I haven't met anyone before who remembers specific details about pronunciation and can refer back to them later, it's something that started happening to me over the last 2 years, quite strange isn't it  ? As for eliciting pronunciations from people, there have been whole books referring to the traps people fall into, the observer's paradox, and many people have shown to just say very different things when they have been asked. So I don't hold much stock by hearing about people asking others how they pronounce a word (especially if it was 'How do you say <WORD>?') and it can merely be linked to copying the other person. I was shocked by some of the ways that people honestly respond to these questions and believe they're saying it in their normal way, only to be picked out in a natural recording later to say something in a very different manner. There are a few good examples but I can't find them at the moment.

Food for thought, definitely


----------



## ewie

Alxmrphi said:


> there is a [ɒ] sound present down in East Anglia


(I hate to be the bearer of bad news, Alex, but that's actually _Kent_)


----------



## Alxmrphi

ewie said:


> (I hate to be the bearer of bad news, Alex, but that's actually _Kent_)



Do you know what, I knew I should have looked that up when I posted!
I thought I'd risk it because I had just got up and needed a caffeine blast quite quickly 
My geography is great up here in the North, but not in the South!

It's close anyway, like saying Liverpool for Manchester, same thing! (rofl)


----------



## sound shift

Alxmrphi said:


> I thought I'd risk it because I had just got up and needed a caffine blast quite quickly


Dare I say it, but you need a spelling blast too.  _Caffine  * _NIT-PICKING MODE *OFF* *

And just so that this post is not _totally _off-topic, can I say that I have never encountered the Kent phenomenon mentioned above, even though I have lived in the county and have parents who hail from it.


----------



## Alxmrphi

I'm drinking it now actually, I usually pick up on that mistake made by everyone else.
Everyone's _aloud_ the odd spelling mistake (that was deliberate )

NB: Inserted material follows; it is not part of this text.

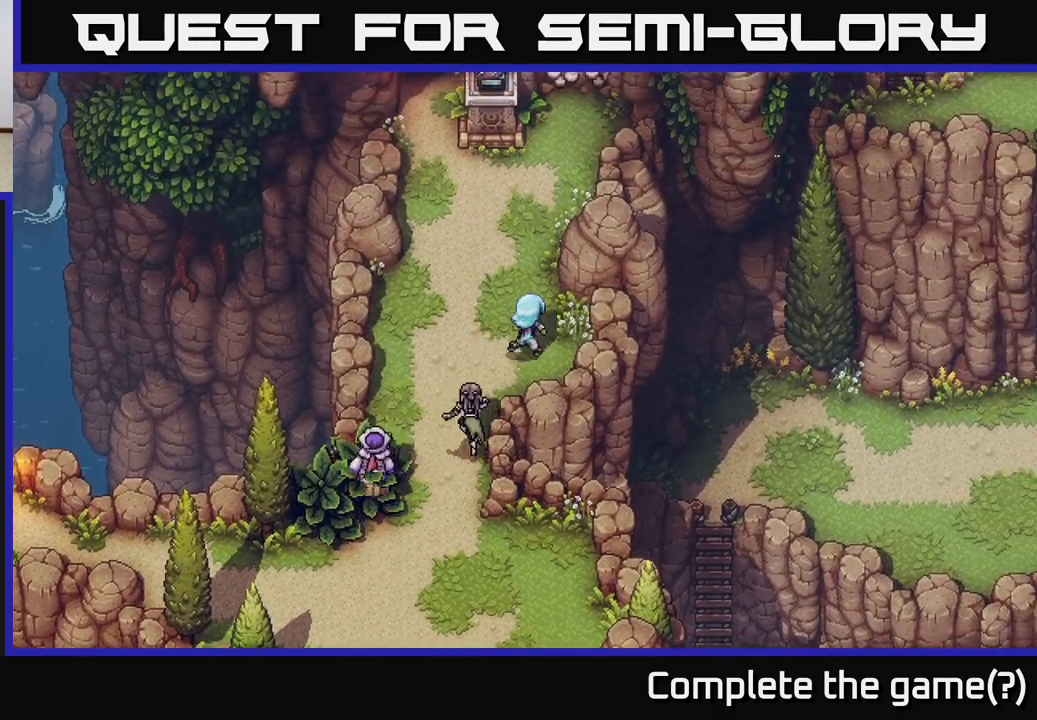
{"buttons": [], "left_stick": "up-right", "right_stick": "center", "events": [[50, "left_stick", "up"], [350, "left_stick", "up-right"]]}
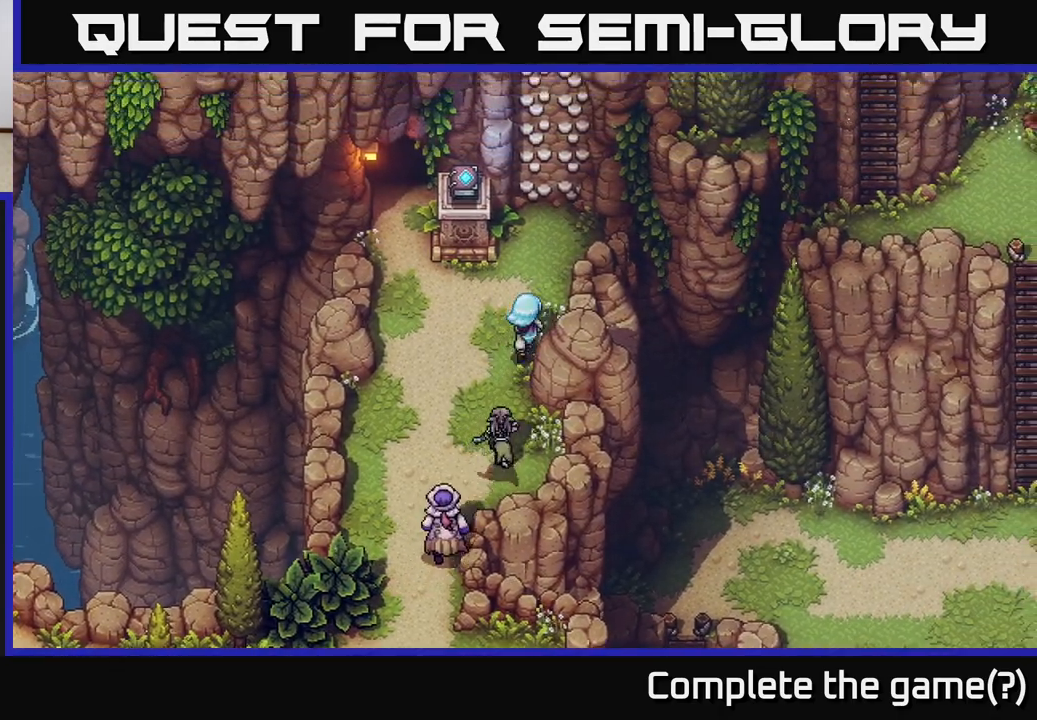
{"buttons": [], "left_stick": "center", "right_stick": "center", "events": [[350, "left_stick", "up"], [500, "left_stick", "center"]]}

> And just so that this post is not _totally _off-topic, can I say  that i have never encountered the Kent phenomenon mentioned above, even  though I have lived in the county and have parents who both hail from  it.


I wonder if it's from an old study or not, I might check that out today because I have a day off and nothing better to do


----------



## natkretep

sound shift said:


> Midlanders and Northerners who "adopt" RP (which they sometimes do if they move to London, acquire a job with a nationwide profile or attend one of the public schools, particularly one that's in the South-East) may leave their Midlands/Northern pronunciation of "one" as [wɑn] unchanged, perhaps unaware that this is not the RP pronunciation.



Sorry, did you mean to say [wɑn] or [wɒn]? I thought we were talking about the latter. (Or is my display playing tricks on me).

I think many people have the same vowel for _one_ and _nothing_, no?


----------



## Alxmrphi

> I think many people have the same vowel for _one_ and _nothing_, no?


----------



## sound shift

natkretep said:


> Sorry, did you mean to say [wɑn] or [wɒn]? I thought we were talking about the latter. (Or is my display playing tricks on me).
> 
> I think many people have the same vowel for _one_ and _nothing_, no?


Sorry, I meant /wɒn/. I must be in need of some coffee too. I've edited it now.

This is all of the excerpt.